Economy & Politics

“First reassure customers,” said Dieng Adama, managing director of the New Bank of Mauritania (interview)

Dieng Adama.

An economist and connoisseur of the Mauritanian banking sector, Dieng Adama was co-opted by the Canadian group Westbridge Mortgage REIT, newly installed in Mauritania, after the acquisition of the New Bank of Mauritania (NBM). A new adventure for this expert with more than 30 years of career within the Central Bank of Mauritania. Dieng Adama’s major challenge is to rebuild the NBM around the priorities of the Canadian real estate finance specialist with a strong emphasis on recovery and financial inclusion. Interview.

The acquisition of the NBM by the Westbridge Mortgage REIT group is welcomed by most players in the Mauritanian private sector as a challenge especially after so many years of crisis and poor governance within this bank. How do you plan to meet the challenges and set the record straight?

Indeed, for all those who know the current situation of the bank and God knows that there are many, (between depositors, individuals, public enterprises, projects, public institutions, correspondents, various creditors and banks resetting the clock is a real challenge. But I like to take up challenges: to do so, our priorities are first to reassure our customers
by paying off private depositors and suppliers as quickly as possible and by settling litigation files. We must then find agreements with public institutions and correspondents to spread out the reimbursement of our bank’s commitments within a suitable period.
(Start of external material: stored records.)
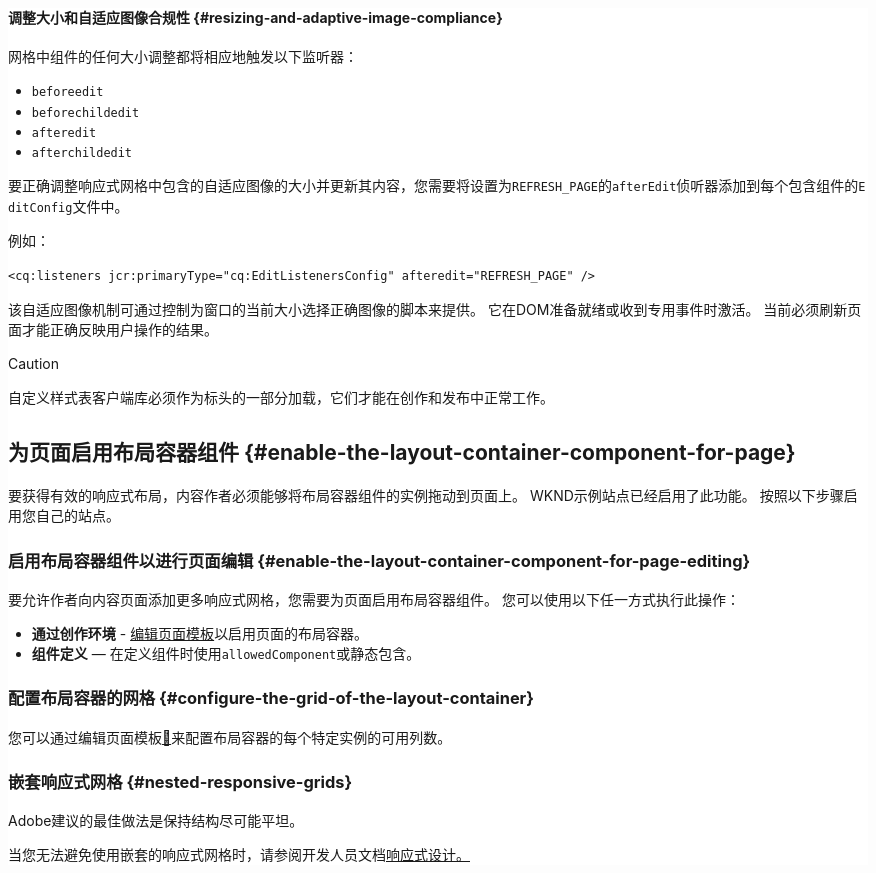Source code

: #### 调整大小和自适应图像合规性 {#resizing-and-adaptive-image-compliance}

网格中组件的任何大小调整都将相应地触发以下监听器：

* `beforeedit`
* `beforechildedit`
* `afteredit`
* `afterchildedit`

要正确调整响应式网格中包含的自适应图像的大小并更新其内容，您需要将设置为`REFRESH_PAGE`的`afterEdit`侦听器添加到每个包含组件的`EditConfig`文件中。

例如：

`<cq:listeners jcr:primaryType="cq:EditListenersConfig" afteredit="REFRESH_PAGE" />`

该自适应图像机制可通过控制为窗口的当前大小选择正确图像的脚本来提供。 它在DOM准备就绪或收到专用事件时激活。 当前必须刷新页面才能正确反映用户操作的结果。

>[!CAUTION]
>
>自定义样式表客户端库必须作为标头的一部分加载，它们才能在创作和发布中正常工作。

## 为页面启用布局容器组件 {#enable-the-layout-container-component-for-page}

要获得有效的响应式布局，内容作者必须能够将布局容器组件的实例拖动到页面上。 WKND示例站点已经启用了此功能。 按照以下步骤启用您自己的站点。

### 启用布局容器组件以进行页面编辑 {#enable-the-layout-container-component-for-page-editing}

要允许作者向内容页面添加更多响应式网格，您需要为页面启用布局容器组件。 您可以使用以下任一方式执行此操作：

* **通过创作环境** - [编辑页面模板](/help/sites-cloud/authoring/page-editor/templates.md)以启用页面的布局容器。
* **组件定义** — 在定义组件时使用`allowedComponent`或静态包含。

### 配置布局容器的网格 {#configure-the-grid-of-the-layout-container}

您可以通过编辑页面模板[&#128279;](/help/sites-cloud/authoring/page-editor/templates.md)来配置布局容器的每个特定实例的可用列数。

### 嵌套响应式网格 {#nested-responsive-grids}

Adobe建议的最佳做法是保持结构尽可能平坦。

当您无法避免使用嵌套的响应式网格时，请参阅开发人员文档[响应式设计。](/help/implementing/developing/introduction/responsive-design.md#nested-responsive-grids)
Emphasis will be placed on the recovery and consolidation of the bank with the closure of unprofitable branches, the redeployment of staff and the reduction of charges …
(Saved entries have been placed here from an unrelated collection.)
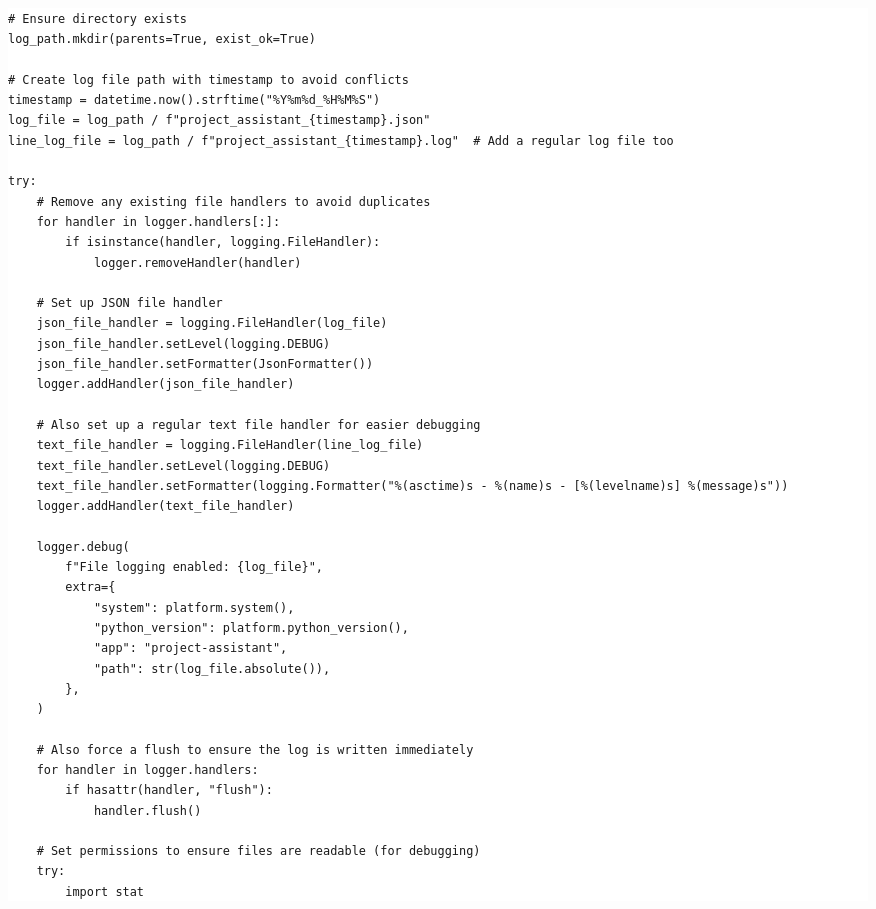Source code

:     # Ensure directory exists
    log_path.mkdir(parents=True, exist_ok=True)

    # Create log file path with timestamp to avoid conflicts
    timestamp = datetime.now().strftime("%Y%m%d_%H%M%S")
    log_file = log_path / f"project_assistant_{timestamp}.json"
    line_log_file = log_path / f"project_assistant_{timestamp}.log"  # Add a regular log file too

    try:
        # Remove any existing file handlers to avoid duplicates
        for handler in logger.handlers[:]:
            if isinstance(handler, logging.FileHandler):
                logger.removeHandler(handler)

        # Set up JSON file handler
        json_file_handler = logging.FileHandler(log_file)
        json_file_handler.setLevel(logging.DEBUG)
        json_file_handler.setFormatter(JsonFormatter())
        logger.addHandler(json_file_handler)

        # Also set up a regular text file handler for easier debugging
        text_file_handler = logging.FileHandler(line_log_file)
        text_file_handler.setLevel(logging.DEBUG)
        text_file_handler.setFormatter(logging.Formatter("%(asctime)s - %(name)s - [%(levelname)s] %(message)s"))
        logger.addHandler(text_file_handler)

        logger.debug(
            f"File logging enabled: {log_file}",
            extra={
                "system": platform.system(),
                "python_version": platform.python_version(),
                "app": "project-assistant",
                "path": str(log_file.absolute()),
            },
        )

        # Also force a flush to ensure the log is written immediately
        for handler in logger.handlers:
            if hasattr(handler, "flush"):
                handler.flush()

        # Set permissions to ensure files are readable (for debugging)
        try:
            import stat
The WMR group is known for its experience in real estate finance. What could be the level of contribution of your bank in the financing of the private or public real estate programs of the country?

Banks under Mauritanian law, whether conventional or Islamic, with Mauritanian or foreign private capital, are all retail banks favoring very short-term loans; this orientation is explained among other things by the scarcity of long resources. The arrival of the WMR group with proven experience in the financing of real estate is a chance for Mauritanians and our ambition is to make mortgage loans accessible to citizens as well local as those of the diaspora. We intend to support the authorities in the implementation of their ambitious program for the construction and rehabilitation of religious, cultural and sports infrastructure.

The establishment of WMR in Mauritania could boost mixed investments between Canadian promoters and these Mauritanians. What plans does your structure have to support this momentum?

Westbridge Mortgage joins a growing list of Canadian firms in Mauritania, including Kinross gold and AL GOLD Resources; the group will not only help companies already established to increase or strengthen their investments in the country but also WMR will attract other North American investors in Mauritania.

Mauritania is known for a low rate of banking. What could your bank’s solution be to reduce this rate to a much more respectable level?

Indeed, the rate of banking in Mauritania is one of the lowest in the sub-region, around 14% against 22% in Morocco, 18.5% in Senegal and 16.6% in Ivory Coast ; however, it has been established that the rate of banking is a lever for economic and social development. Independently of the NBM takeover, the WMR group has submitted an application for authorization to a participating bank. Obtaining this approval will make this institution a platform for financing and technical assistance from other local microfinance institutions; the group will set up a financing line of nearly $ 15 million over 3 years for a few microfinance institutions. The group plans to organize crowdfunding days by the end of 2020 where major international institutions will take part to share their experiences in financing microfinance. These investments are likely to raise the rate of banking.

What will be the prospects for your structure during the next 5 years?

The Mauritanian market is largely buoyant and potential, the product is salable and we will make it accessible to customers. By March 2021, the bank will meet all standards required by the Central Bank, Basel III and Canadian regulations; at the end of the next 5, we will be a benchmark bank in the sub-region and, why not, the first bank in the sub-region.